The UK government has published a new improvement initiative for its local councils. Called ‘Business Improvement Package (BIP)’, it utilises tools and methods that will be familiar to the Six Sigma and Lean professional.
The initiative is one of the key commitments of last year’s Local Government White Paper, Strong and prosperous communities, charging Communities and Local Government to publish an integrated package of improvement tools covering business process improvement, technology and collaboration – a ‘Business Improvement Package’ – early in 2007. It urges local authorities to deliver leaner operational management to reduce inefficiencies, join up services and adopt a customer-led service culture. The BIP is designed to help local authorities and their partners improve services by adopting new methods, including processes and tools similar to DMAIC, Visual Process Mapping and Pugh Matrix.
Local Government Minister, Mr Phil Woolas, said: “Everyone wants to see improvements to their local services, however in order to deliver the transformed services and value for money that communities want, local authority leaders will have to challenge traditional methods of delivery.”
Communities and Local Government are holding a series of regional events with local authorities over the coming weeks to help shape the development of the business improvement materials that will be made available through the BIP during 2007/08.
The BIP will deliver a national support infrastructure to help build local authority business improvement capability and to join-up relevant work across government.
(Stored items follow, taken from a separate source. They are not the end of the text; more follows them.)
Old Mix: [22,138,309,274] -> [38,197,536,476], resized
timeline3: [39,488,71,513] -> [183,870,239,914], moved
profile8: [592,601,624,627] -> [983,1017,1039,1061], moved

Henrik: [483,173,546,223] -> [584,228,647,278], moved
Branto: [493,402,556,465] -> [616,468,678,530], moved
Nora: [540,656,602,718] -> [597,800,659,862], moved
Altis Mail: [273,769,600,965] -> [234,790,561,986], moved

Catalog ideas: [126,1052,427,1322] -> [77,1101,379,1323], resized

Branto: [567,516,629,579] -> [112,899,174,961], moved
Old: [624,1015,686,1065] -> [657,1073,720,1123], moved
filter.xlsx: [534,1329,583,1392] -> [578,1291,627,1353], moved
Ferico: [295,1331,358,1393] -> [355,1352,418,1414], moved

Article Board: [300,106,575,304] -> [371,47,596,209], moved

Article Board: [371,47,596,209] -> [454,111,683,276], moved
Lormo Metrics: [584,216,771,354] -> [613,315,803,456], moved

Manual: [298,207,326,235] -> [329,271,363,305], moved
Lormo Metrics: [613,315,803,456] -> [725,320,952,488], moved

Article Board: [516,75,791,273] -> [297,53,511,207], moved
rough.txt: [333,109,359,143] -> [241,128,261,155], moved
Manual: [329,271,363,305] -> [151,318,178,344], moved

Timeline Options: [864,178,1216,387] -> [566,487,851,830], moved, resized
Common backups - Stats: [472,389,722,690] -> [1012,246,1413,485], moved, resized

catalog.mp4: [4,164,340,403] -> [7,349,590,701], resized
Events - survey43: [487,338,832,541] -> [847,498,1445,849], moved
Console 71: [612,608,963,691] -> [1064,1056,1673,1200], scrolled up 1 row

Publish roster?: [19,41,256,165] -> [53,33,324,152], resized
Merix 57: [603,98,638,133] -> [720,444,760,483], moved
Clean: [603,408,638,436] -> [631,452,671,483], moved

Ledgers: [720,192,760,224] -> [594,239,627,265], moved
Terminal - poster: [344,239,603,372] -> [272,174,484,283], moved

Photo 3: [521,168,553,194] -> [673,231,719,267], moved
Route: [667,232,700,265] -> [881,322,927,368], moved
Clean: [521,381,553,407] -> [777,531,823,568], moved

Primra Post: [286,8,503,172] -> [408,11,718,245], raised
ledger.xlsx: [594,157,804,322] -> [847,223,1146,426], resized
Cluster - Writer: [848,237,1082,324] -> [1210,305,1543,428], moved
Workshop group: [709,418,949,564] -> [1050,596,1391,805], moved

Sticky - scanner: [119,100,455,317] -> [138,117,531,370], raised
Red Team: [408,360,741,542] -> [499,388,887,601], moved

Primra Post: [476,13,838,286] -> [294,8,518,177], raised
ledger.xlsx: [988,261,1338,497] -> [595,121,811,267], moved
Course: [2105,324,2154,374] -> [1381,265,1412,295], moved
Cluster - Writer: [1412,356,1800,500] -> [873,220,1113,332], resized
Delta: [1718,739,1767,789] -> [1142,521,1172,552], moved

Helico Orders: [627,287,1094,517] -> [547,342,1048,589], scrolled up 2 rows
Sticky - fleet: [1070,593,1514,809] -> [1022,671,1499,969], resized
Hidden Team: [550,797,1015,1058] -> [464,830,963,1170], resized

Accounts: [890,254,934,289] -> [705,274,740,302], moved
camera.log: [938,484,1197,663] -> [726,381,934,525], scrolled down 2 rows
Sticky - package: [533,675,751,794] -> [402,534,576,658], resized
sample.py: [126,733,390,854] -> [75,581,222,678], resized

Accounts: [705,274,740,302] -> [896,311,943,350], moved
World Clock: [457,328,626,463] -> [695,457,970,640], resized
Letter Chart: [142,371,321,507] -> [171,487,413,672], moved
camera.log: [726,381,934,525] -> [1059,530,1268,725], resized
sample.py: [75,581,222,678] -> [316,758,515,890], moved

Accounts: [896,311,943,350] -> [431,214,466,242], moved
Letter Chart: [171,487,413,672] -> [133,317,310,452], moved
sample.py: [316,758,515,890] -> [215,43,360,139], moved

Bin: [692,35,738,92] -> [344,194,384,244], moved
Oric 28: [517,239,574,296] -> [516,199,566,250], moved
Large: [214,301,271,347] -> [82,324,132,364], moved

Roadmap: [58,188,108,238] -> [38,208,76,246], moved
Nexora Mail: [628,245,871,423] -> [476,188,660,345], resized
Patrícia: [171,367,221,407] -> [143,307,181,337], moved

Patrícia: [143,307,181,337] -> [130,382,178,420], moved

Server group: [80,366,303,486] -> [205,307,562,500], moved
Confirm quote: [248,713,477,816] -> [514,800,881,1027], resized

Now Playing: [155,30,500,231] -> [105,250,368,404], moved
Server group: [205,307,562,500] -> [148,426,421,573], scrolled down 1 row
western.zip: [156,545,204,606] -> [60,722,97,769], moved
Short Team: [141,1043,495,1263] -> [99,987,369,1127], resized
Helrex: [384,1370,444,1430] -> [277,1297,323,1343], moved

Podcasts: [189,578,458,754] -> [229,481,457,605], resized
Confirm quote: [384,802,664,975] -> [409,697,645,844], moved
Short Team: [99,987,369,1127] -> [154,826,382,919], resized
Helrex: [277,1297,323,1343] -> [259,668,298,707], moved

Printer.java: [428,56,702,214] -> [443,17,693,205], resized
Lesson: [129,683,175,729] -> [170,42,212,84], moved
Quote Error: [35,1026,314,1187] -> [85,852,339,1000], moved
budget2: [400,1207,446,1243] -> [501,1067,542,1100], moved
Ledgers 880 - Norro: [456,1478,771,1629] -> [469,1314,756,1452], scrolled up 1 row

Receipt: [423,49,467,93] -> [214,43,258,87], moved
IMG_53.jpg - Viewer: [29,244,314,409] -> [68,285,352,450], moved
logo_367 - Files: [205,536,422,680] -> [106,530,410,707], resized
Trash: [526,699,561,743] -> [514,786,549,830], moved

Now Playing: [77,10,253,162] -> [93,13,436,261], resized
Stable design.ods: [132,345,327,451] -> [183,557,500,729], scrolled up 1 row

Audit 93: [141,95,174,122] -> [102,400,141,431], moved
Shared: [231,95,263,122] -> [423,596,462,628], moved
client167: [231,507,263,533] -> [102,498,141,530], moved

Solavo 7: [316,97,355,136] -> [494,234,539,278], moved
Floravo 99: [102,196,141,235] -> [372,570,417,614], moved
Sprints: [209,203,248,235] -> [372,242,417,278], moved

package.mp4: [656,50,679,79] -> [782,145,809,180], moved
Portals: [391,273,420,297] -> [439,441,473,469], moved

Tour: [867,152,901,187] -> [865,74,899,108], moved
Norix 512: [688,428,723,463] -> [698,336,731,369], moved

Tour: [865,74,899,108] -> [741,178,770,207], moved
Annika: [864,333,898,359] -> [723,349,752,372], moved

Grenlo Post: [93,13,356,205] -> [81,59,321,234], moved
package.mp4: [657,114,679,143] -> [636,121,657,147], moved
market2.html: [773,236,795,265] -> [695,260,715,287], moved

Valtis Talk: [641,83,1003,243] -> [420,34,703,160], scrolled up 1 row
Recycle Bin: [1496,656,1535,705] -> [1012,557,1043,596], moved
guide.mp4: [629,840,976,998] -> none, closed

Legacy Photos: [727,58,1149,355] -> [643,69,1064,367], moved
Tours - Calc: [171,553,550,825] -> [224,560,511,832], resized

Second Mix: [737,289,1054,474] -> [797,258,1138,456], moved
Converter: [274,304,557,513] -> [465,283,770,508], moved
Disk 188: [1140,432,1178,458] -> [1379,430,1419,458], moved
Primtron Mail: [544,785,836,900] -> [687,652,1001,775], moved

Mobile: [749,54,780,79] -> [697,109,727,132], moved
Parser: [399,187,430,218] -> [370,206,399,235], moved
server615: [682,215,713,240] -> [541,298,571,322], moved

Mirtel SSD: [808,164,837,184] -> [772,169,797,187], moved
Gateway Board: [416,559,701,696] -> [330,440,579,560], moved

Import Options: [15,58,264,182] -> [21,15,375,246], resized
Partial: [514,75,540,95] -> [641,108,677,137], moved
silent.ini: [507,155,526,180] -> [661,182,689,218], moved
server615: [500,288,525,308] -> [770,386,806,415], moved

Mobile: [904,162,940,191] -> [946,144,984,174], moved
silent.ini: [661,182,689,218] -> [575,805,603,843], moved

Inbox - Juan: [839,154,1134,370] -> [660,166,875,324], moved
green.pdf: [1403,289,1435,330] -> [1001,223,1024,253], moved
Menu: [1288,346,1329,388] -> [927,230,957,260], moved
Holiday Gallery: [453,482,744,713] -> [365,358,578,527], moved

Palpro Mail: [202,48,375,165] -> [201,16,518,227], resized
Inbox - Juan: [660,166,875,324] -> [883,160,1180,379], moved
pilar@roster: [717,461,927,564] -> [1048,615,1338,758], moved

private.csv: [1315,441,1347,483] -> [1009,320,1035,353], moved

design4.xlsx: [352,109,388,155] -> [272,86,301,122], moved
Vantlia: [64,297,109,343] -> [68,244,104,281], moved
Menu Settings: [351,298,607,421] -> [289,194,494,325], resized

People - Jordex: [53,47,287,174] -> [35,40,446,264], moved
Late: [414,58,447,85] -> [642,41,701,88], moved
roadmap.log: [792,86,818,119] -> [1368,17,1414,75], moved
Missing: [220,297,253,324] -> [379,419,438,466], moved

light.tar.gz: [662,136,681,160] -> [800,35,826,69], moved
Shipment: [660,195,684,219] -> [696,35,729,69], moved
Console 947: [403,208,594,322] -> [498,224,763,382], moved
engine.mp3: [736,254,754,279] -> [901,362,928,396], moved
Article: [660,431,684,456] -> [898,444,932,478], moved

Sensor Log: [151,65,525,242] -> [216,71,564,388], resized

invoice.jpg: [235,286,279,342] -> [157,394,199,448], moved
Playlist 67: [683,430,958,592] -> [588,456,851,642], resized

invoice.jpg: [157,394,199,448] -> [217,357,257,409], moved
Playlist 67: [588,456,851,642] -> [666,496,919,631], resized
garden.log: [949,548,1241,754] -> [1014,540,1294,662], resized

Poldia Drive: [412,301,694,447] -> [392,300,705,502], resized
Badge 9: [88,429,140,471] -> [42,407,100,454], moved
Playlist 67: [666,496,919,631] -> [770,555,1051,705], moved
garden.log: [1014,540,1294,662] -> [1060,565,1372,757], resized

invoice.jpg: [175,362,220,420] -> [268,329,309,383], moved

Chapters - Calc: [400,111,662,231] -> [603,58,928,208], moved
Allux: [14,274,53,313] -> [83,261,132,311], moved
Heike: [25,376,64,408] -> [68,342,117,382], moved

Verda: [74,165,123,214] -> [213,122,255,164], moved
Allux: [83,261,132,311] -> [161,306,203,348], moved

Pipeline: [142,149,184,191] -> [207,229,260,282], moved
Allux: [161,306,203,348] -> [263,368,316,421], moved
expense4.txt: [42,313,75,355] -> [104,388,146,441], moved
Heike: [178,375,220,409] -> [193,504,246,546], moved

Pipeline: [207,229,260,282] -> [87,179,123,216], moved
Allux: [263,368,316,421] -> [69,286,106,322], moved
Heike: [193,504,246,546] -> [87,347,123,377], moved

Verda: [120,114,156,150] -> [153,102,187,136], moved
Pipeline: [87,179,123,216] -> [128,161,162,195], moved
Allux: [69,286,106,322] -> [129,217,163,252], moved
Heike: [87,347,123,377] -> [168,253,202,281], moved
A key part of this involves raising awareness nationally of innovative local authority developments that are already providing better, more efficient services.
A spokesman for BIP said: “Process improvement is critical to the goal of citizen-focused improvement. Through the review and reshaping of the way public services are provided and the reduction in the number of tasks which do not benefit a customer, front line and corporate support services can be enhanced. Public sector organisations who have undertaken business process improvement have already demonstrated how to eliminate low value activity, free up of front-line staff, improve information management and cut transaction costs. Local authorities have also secured quality and cost improvements of up to 20% through the adoption of service redesign process improvement methods.”
BIP forms a part of the National Process Improvement Project (NPIP), which was established in October 2006 to develop consistent good practice service redesign method. The NPIP builds directly on the work started by local authorities in the North West who produced some 260 generic process activity maps covering each council tier.
It also includes sharing best practice from other councils, such as:. work on identifying service delivery costs across access channels led by the North West e-Government Group (NWeGG), developing the use of lifestyle profiling techniques for improving customer insight pioneered in authorities such as the London Borough of Hammersmith and Fulham and work to identify best practice in Front Office Shared Services (FOSS) being undertaken with the local government Improvement & Development Agency (IDeA).
Details of the Business Improvement Package are available online at www.communities.gov.uk/BIP.